Potential 'explosion' in preventable deaths
A study by the UN children's agency, UNICEF, warned that one in six children in the north are acutely malnourished.
UNICEF official Ted Chaiban said in a statement that Gaza "is poised to witness an explosion in preventable child deaths, which would compound the already unbearable level of child deaths in Gaza."
The report released Monday by the Global Nutrition Cluster, an aid partnership led by UNICEF, found that in 95 per cent of Gaza's households, adults were restricting their own food to ensure small children can eat, while 65 per cent of families eat only one meal a day.
More than 90 per cent of children under five in Gaza eat two or fewer food groups a day, known as severe food poverty, the report said.
A similar percentage are affected by infectious diseases, with 70 per cent experiencing diarrhea in the last two weeks.
More than 80 per cent of homes lack clean and safe water.
In Gaza's southernmost city of Rafah, where most humanitarian aid enters, the acute malnutrition rate is five per cent, compared to 15 per cent in northern Gaza.

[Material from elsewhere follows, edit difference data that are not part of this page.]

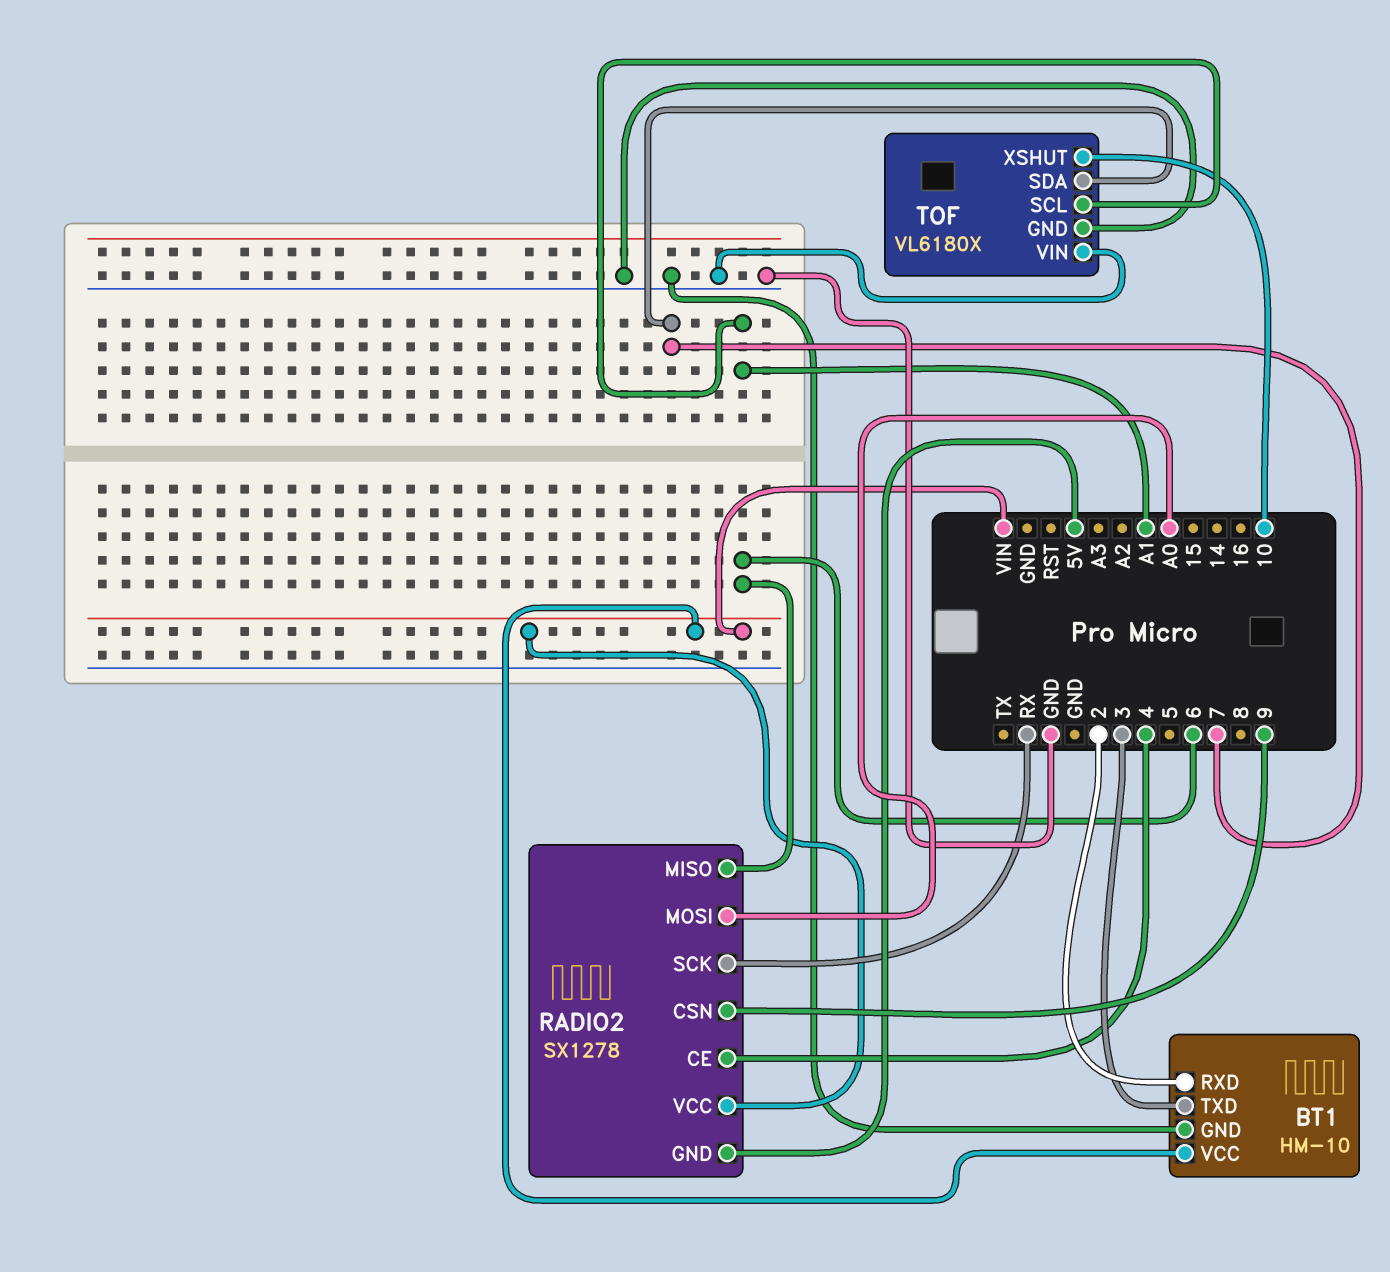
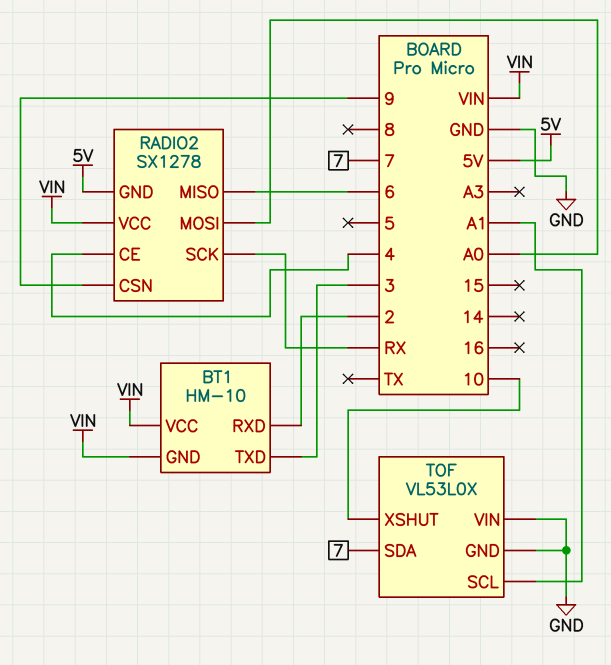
BT1 pin GND: GND -> VIN
TOF: VL6180X -> VL53L0X

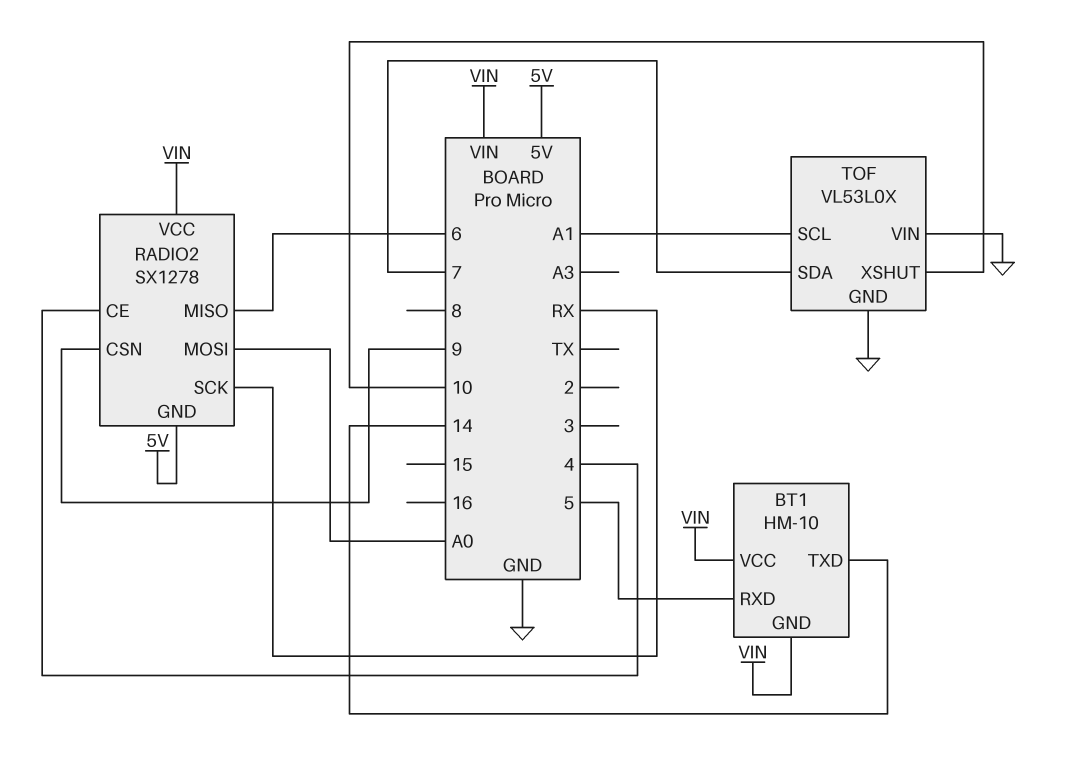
BT1 pin RXD: 2 -> 5
BT1 pin TXD: 3 -> 14

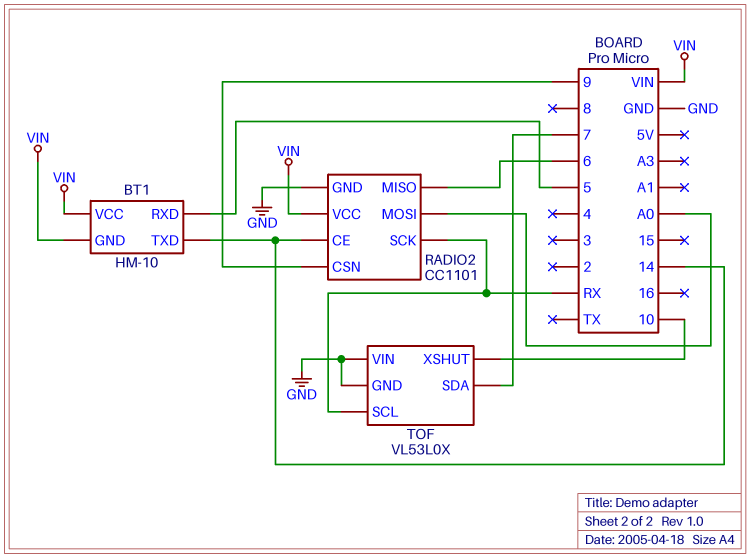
RADIO2: SX1278 -> CC1101
RADIO2 pin CE: 4 -> 14
RADIO2 pin GND: 5V -> GND
TOF pin SCL: A1 -> RX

Before the war, the rate across Gaza was less than one per cent, the report said.
A UN report in December found that Gaza's entire population is in a food crisis, with one in four facing starvation.
Blocking aid deliveries
The war began when Hamas-led militants rampaged across communities in southern Israel on Oct. 7, killing some 1,200 people, mostly civilians, and taking around 250 hostage. The militants are still holding some 130 captives.
Gaza's Health Ministry said Tuesday that the total Palestinian death toll since Oct. 7 had risen to 29,195. The ministry does not differentiate between fighters and civilians in its records, but says women and children make up two-thirds of those killed.
Israel blocked entry of all food, water, fuel, medicine and other supplies into Gaza soon after the attacks.
Under U.S. pressure, it began to allow a trickle of aid trucks to enter from Egypt at the Rafah crossing, and in December opened one crossing from Israel into southern Gaza, Kerem Shalom.
The trucks have become virtually the sole source of food and other supplies for Gaza's population.
But the number entering has fallen since Feb. 9 to an average of around 60 a day from an average of more than 140 daily in January, according to figures from the UN office for humanitarian co-ordination, known as OCHA.
Even at its height, UN officials said the flow was not enough to sustain the population and was far below the 500 trucks a day entering before the war.
The cause of the drop was not immediately clear.
For weeks, right-wing Israeli protesters have been holding demonstrations to block trucks, saying Gaza's people should not be given aid.
UN agencies have also complained that cumbersome and complicated Israeli procedures for searching trucks before entry have slowed crossings.
But chaos within Gaza appears to be a major cause. Moshe Tetro, an official with COGAT, an Israeli military body in charge of civilian Palestinian affairs, said the bottleneck was because the UN and other aid groups can't accept the trucks in Gaza or distribute them to the population.
He said more than 450 trucks were waiting on the Palestinian side of Kerem Shalom crossing, but no UN staff had come to distribute them.
In a rare public criticism of Israel, a top U.S. envoy, David Satterfield, said this week that its targeted killings of Gaza police commanders guarding truck convoys have made it "virtually impossible" to distribute the goods safely.
Besides crowds of desperate Palestinians swarming convoys, aid workers have said they are hampered by heavy fighting, repeated strikes hitting trucks and Israeli failure to guarantee deliveries' safety.
The UN says that from Jan 1 to Feb. 12, 51 per cent of its planned aid deliveries to north Gaza were denied access by Israeli authorities.